◆ TASK DESCRIPTION ◆
All entries are to be copied verbatim, while the pictures stay out.

◆ ENTRIES PROVIDED ◆
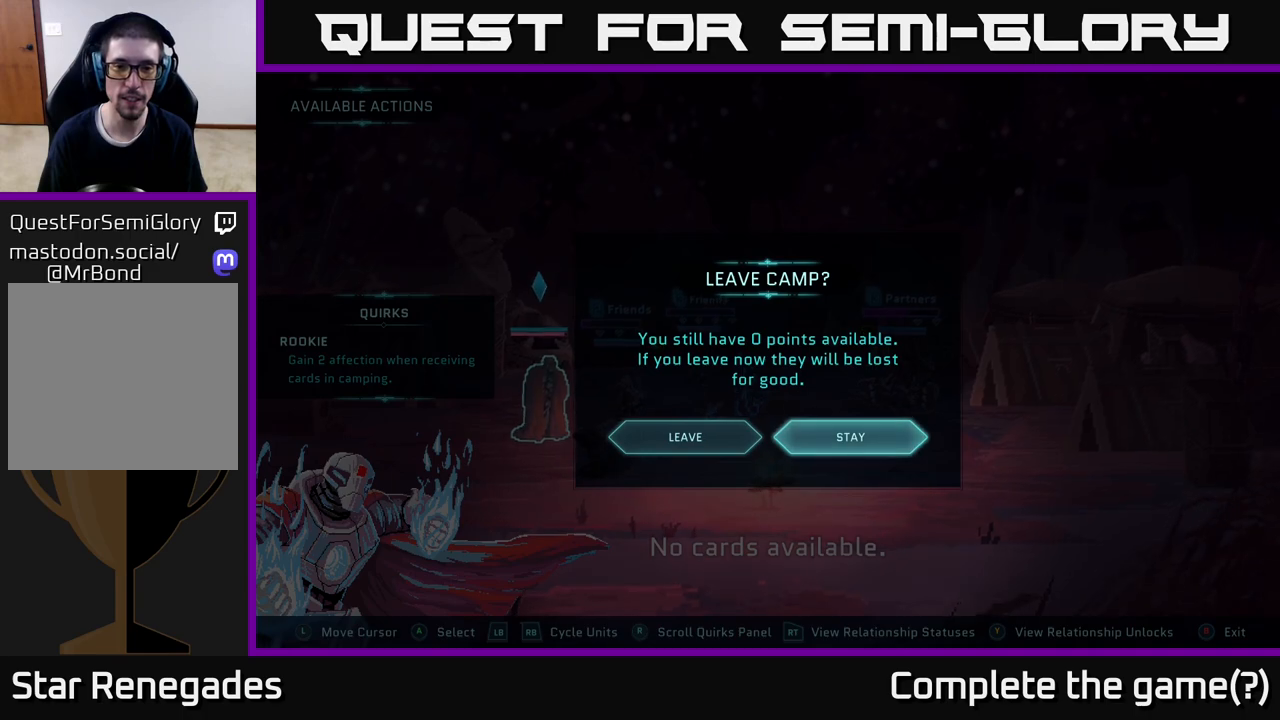
{"buttons": [], "left_stick": "center", "right_stick": "center", "events": [[200, "left_stick", "left"], [350, "A", "down"], [367, "left_stick", "center"], [433, "A", "up"]]}
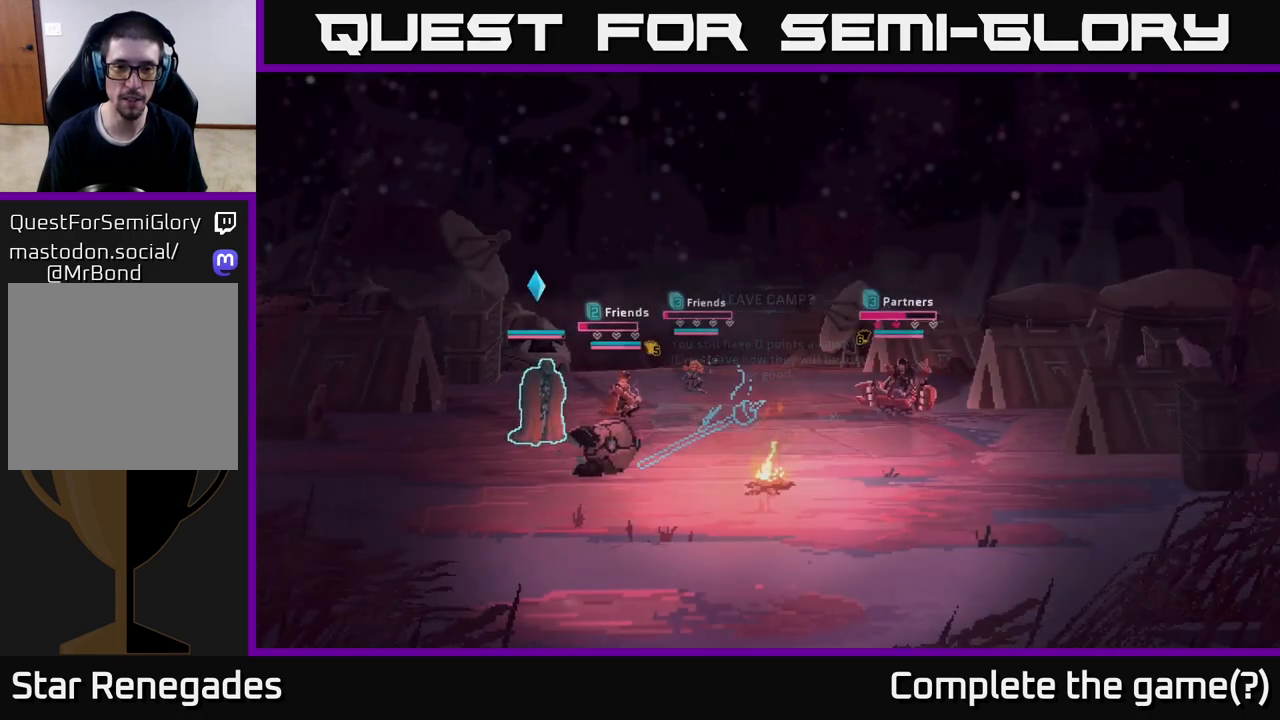
{"buttons": [], "left_stick": "center", "right_stick": "center", "events": []}
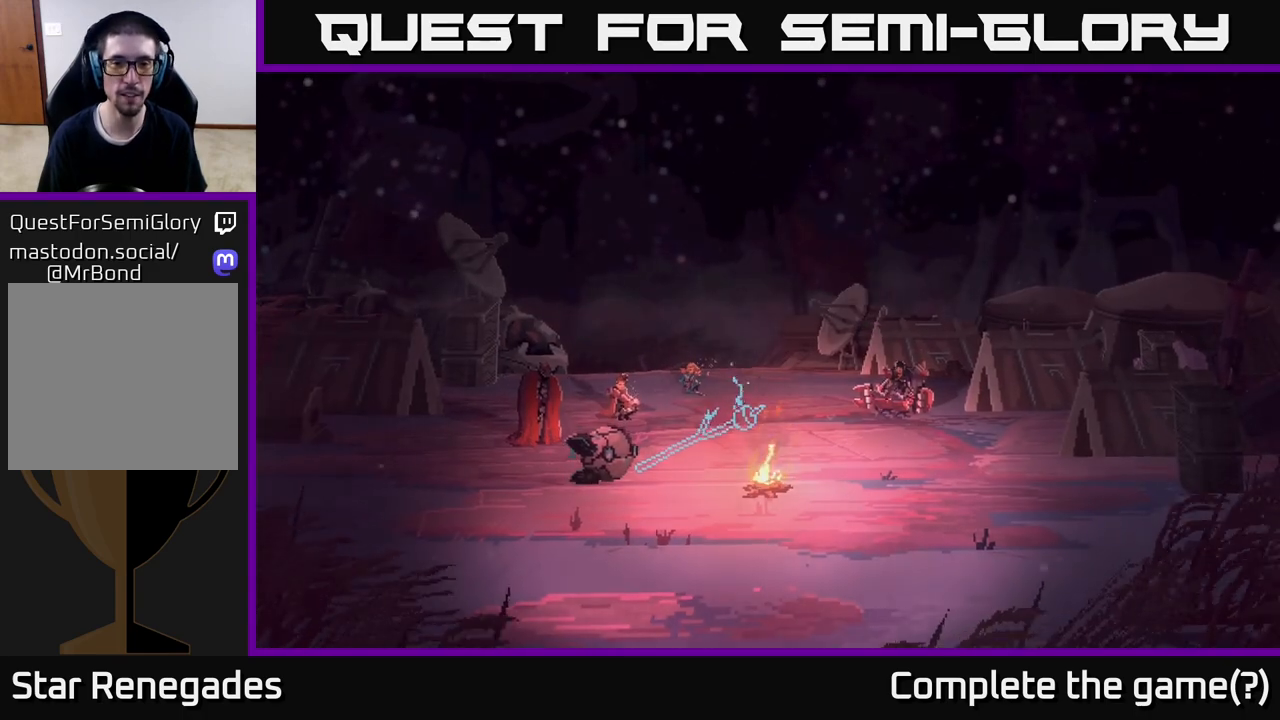
{"buttons": [], "left_stick": "center", "right_stick": "center", "events": []}
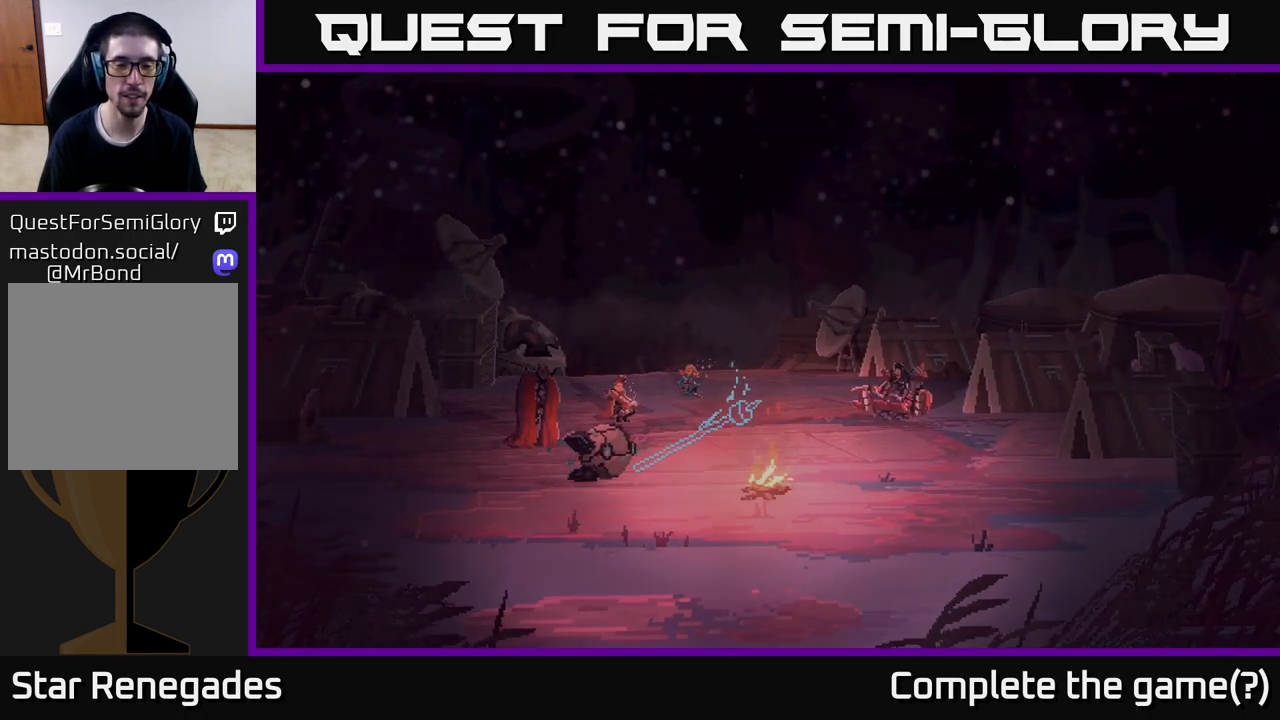
{"buttons": [], "left_stick": "center", "right_stick": "center", "events": []}
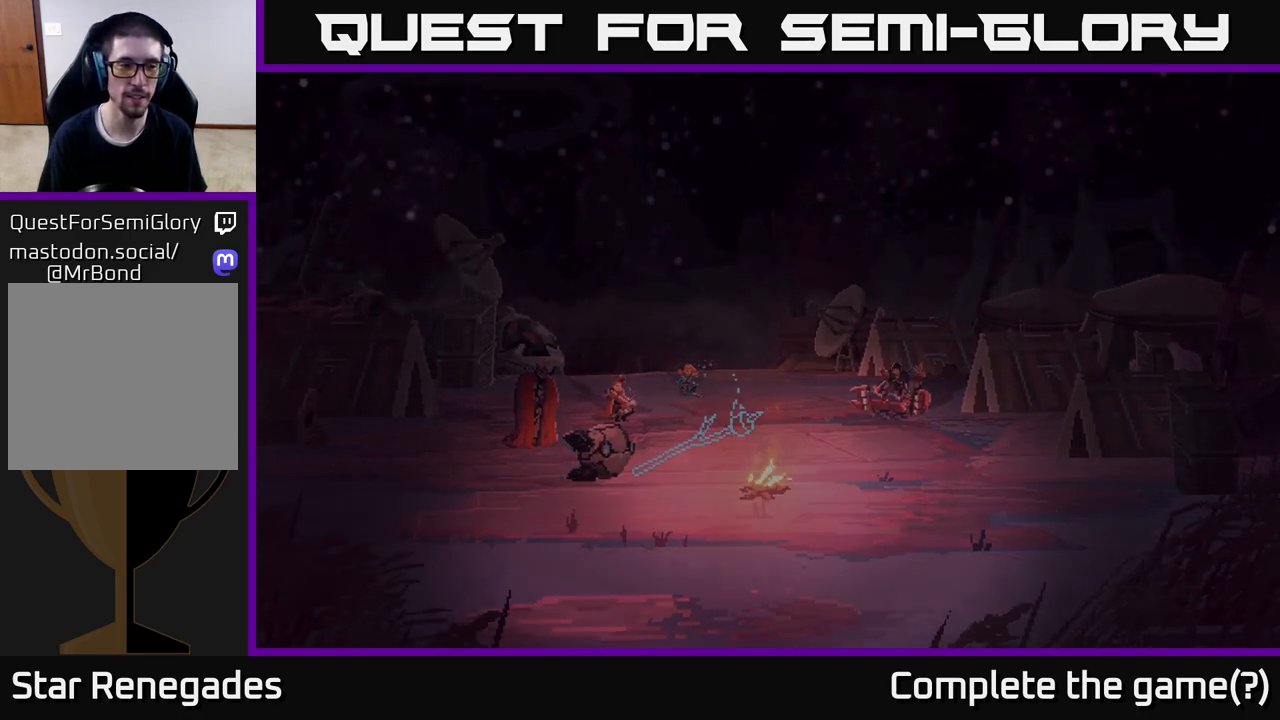
{"buttons": [], "left_stick": "center", "right_stick": "center", "events": []}
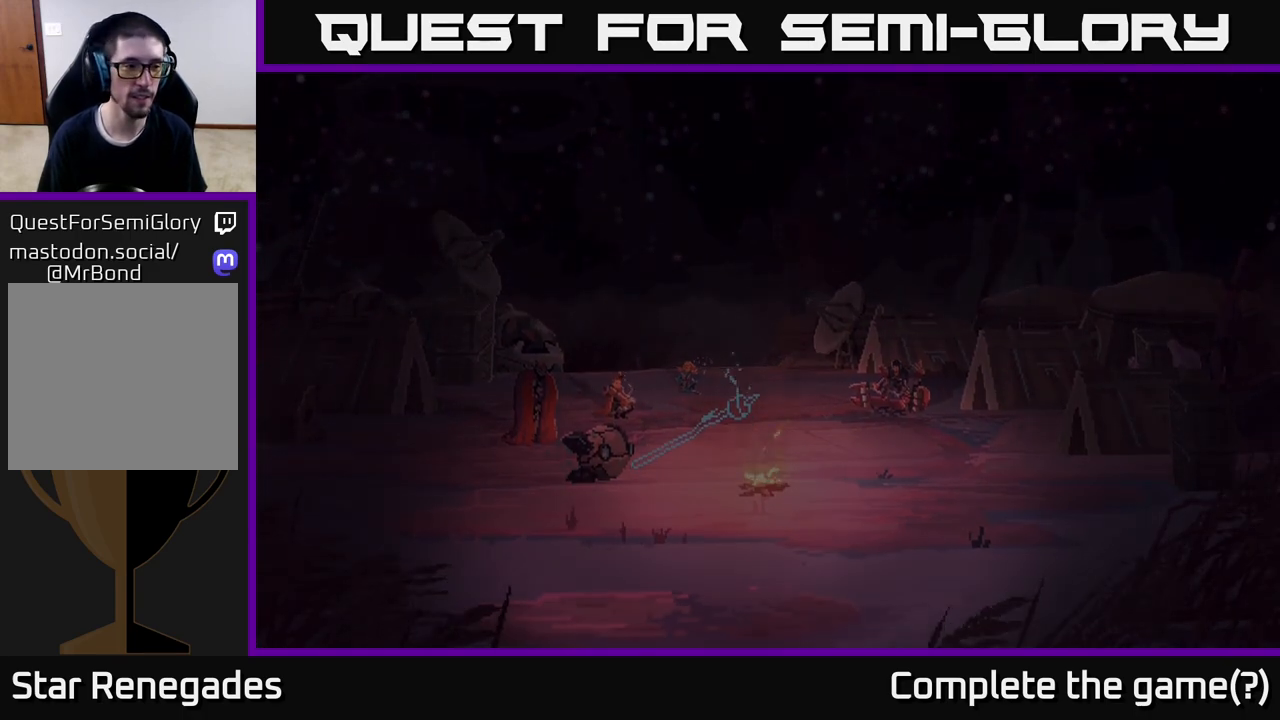
{"buttons": [], "left_stick": "center", "right_stick": "center", "events": []}
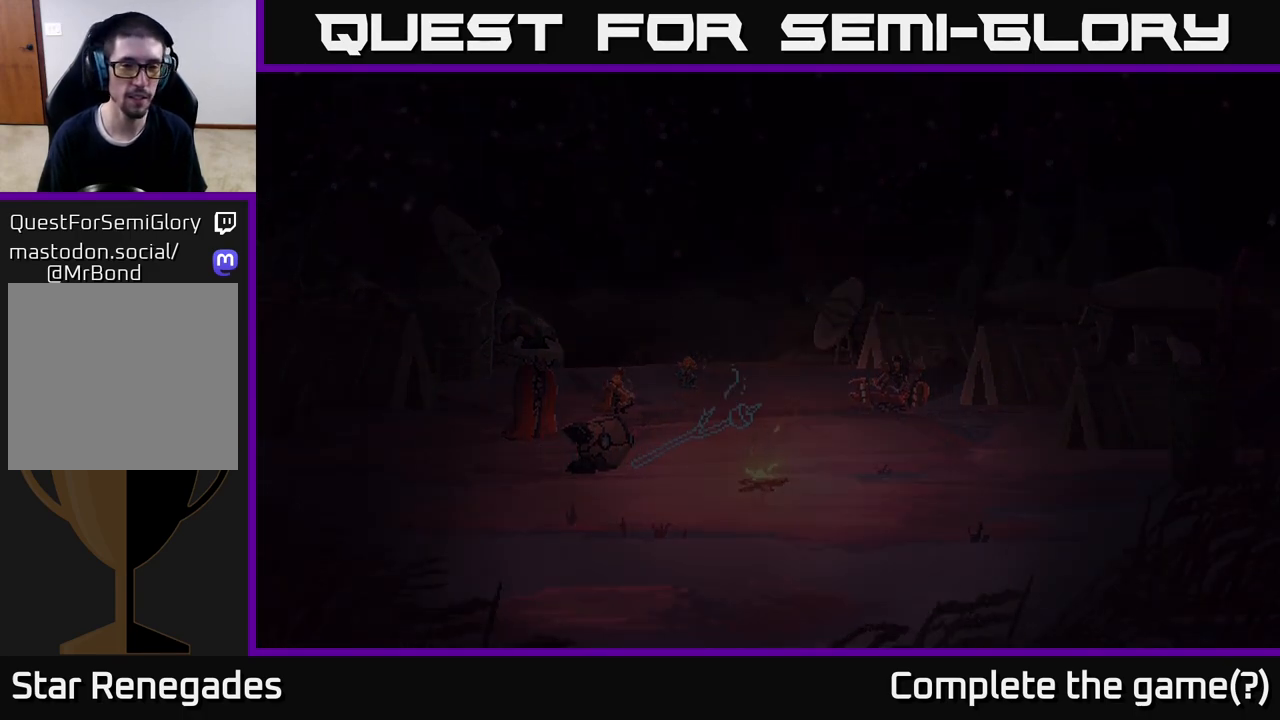
{"buttons": [], "left_stick": "center", "right_stick": "center", "events": []}
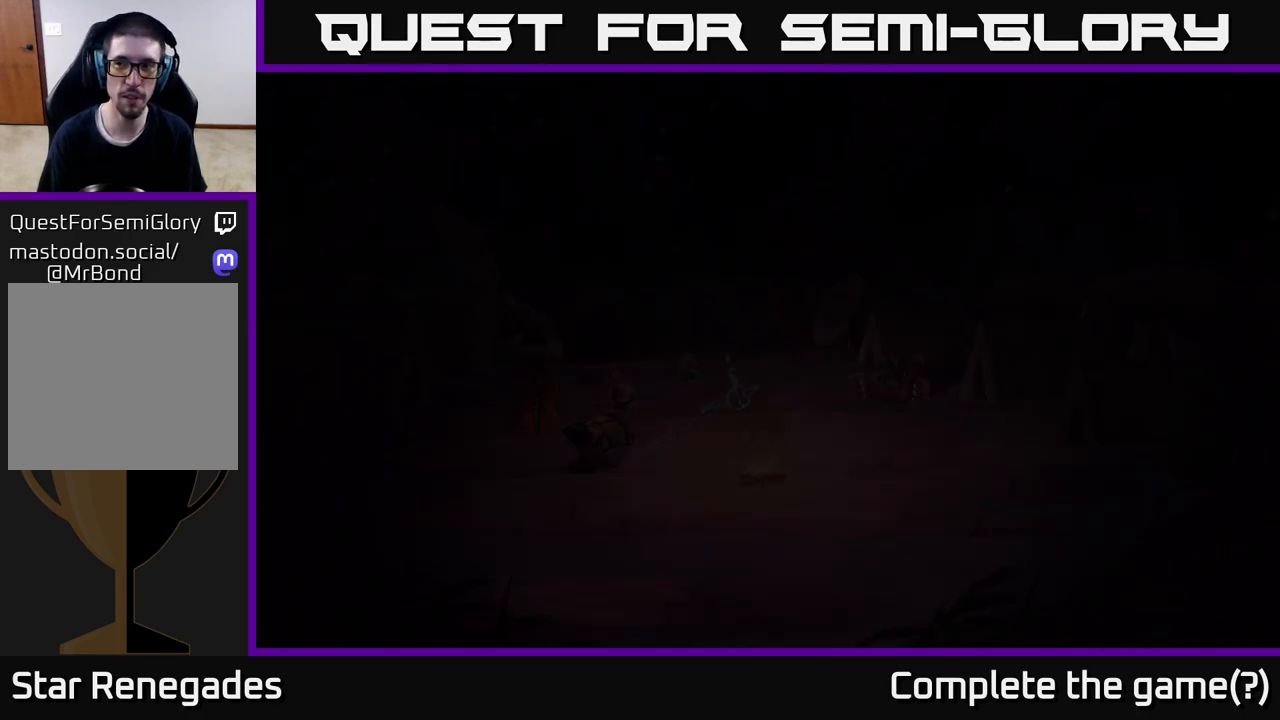
{"buttons": [], "left_stick": "center", "right_stick": "center", "events": []}
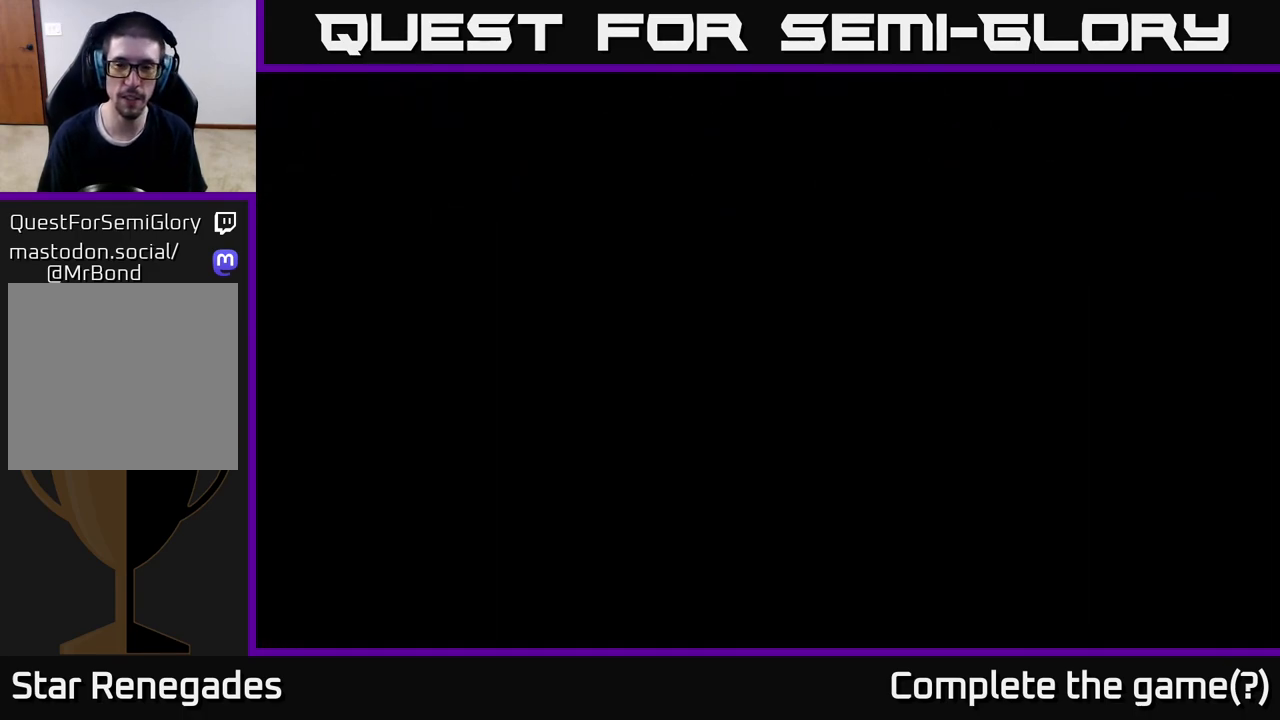
{"buttons": [], "left_stick": "center", "right_stick": "center", "events": []}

◆ EXERCISE RESULT ◆
{"buttons": [], "left_stick": "center", "right_stick": "center", "events": [[200, "left_stick", "left"], [350, "A", "down"], [367, "left_stick", "center"], [433, "A", "up"]]}
{"buttons": [], "left_stick": "center", "right_stick": "center", "events": []}
{"buttons": [], "left_stick": "center", "right_stick": "center", "events": []}
{"buttons": [], "left_stick": "center", "right_stick": "center", "events": []}
{"buttons": [], "left_stick": "center", "right_stick": "center", "events": []}
{"buttons": [], "left_stick": "center", "right_stick": "center", "events": []}
{"buttons": [], "left_stick": "center", "right_stick": "center", "events": []}
{"buttons": [], "left_stick": "center", "right_stick": "center", "events": []}
{"buttons": [], "left_stick": "center", "right_stick": "center", "events": []}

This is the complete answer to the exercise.